Records excerpted from a collection
_ _ _ _

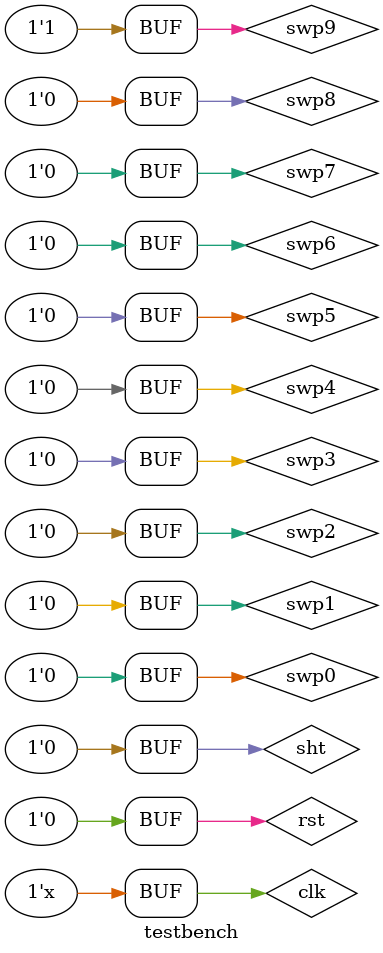
<source format=v>
`timescale 10ns / 100ps

module testbench ();
reg swp1, swp2, swp3, swp4, swp5, swp6, swp7, swp8, swp9, rst, swp0, sht;

reg clk;
wire [7:0] seg, led;

wire lcd_e, lcd_rs, lcd_rw;
wire [7:0] lcd_data;
calculator calculator(
    swp1, swp2, swp3, swp4, swp5, swp6, swp7, swp8, swp9, rst, swp0, sht, 
    clk, seg, led, lcd_e, lcd_rs, lcd_rw, lcd_data
);

initial begin
    rst = 1; sht = 0;
    clk = 0; swp1 = 0; swp1 = 0; swp2 = 0; swp3 = 0; swp4 = 0; swp5 = 0; swp6 = 0; swp7 = 0; swp8 = 0; swp9 = 0; swp0 = 0; 
    
    #1 rst = 0;

    #130 swp8 = 1; // 8
    #10 swp8 = 0;    
    #130 swp0 = 1; // 0
    #10 swp0 = 0;

    #130 sht = 1;
    #10 sht = 0;
    #130 swp3 = 1; // x
    #10 swp3 = 0;

    #130 sht = 1;
    #10 sht = 0;
    #130 swp0 = 1; // min
    #10 swp0 = 0;

    #130 swp2 = 1; // 2
    #10 swp2 = 0;
    #130 swp5 = 1; // 5
    #10 swp5 = 0;    

    #130 sht = 1;
    #10 sht = 0;
    #130 swp2 = 1; // sub
    #10 swp2 = 0;

    #130 swp3 = 1; // 3
    #10 swp3 = 0;
    #130 swp3 = 1; // 3
    #10 swp3 = 0;    
    #130 swp4 = 1; // 4
    #10 swp4 = 0;

    #130 sht = 1;
    #10 sht = 0;
    #130 swp2 = 1; // sub
    #10 swp2 = 0;

    #130 swp9 = 1; // 9
    #10 swp9 = 0;
    #130 swp9 = 1; // 9
    #10 swp9 = 0;

    #130 sht = 1;
    #10 sht = 0;
    #130 swp3 = 1; // mul
    #10 swp3 = 0;

    #130 swp3 = 1; // 3
    #10 swp3 = 0;
    #130 swp0 = 1; // 0
    #10 swp0 = 0;


    #130 swp9 = 1;
    
end

always #0.005 clk = ~clk;

endmodule
</source>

_ _ _ _

Set down word for word the lines from the opening of the entries above through the line that contains "rst = 1; sht = 0;", and omit every picture.

**RESPONSE**
<source format=v>
`timescale 10ns / 100ps

module testbench ();
reg swp1, swp2, swp3, swp4, swp5, swp6, swp7, swp8, swp9, rst, swp0, sht;

reg clk;
wire [7:0] seg, led;

wire lcd_e, lcd_rs, lcd_rw;
wire [7:0] lcd_data;
calculator calculator(
    swp1, swp2, swp3, swp4, swp5, swp6, swp7, swp8, swp9, rst, swp0, sht, 
    clk, seg, led, lcd_e, lcd_rs, lcd_rw, lcd_data
);

initial begin
    rst = 1; sht = 0;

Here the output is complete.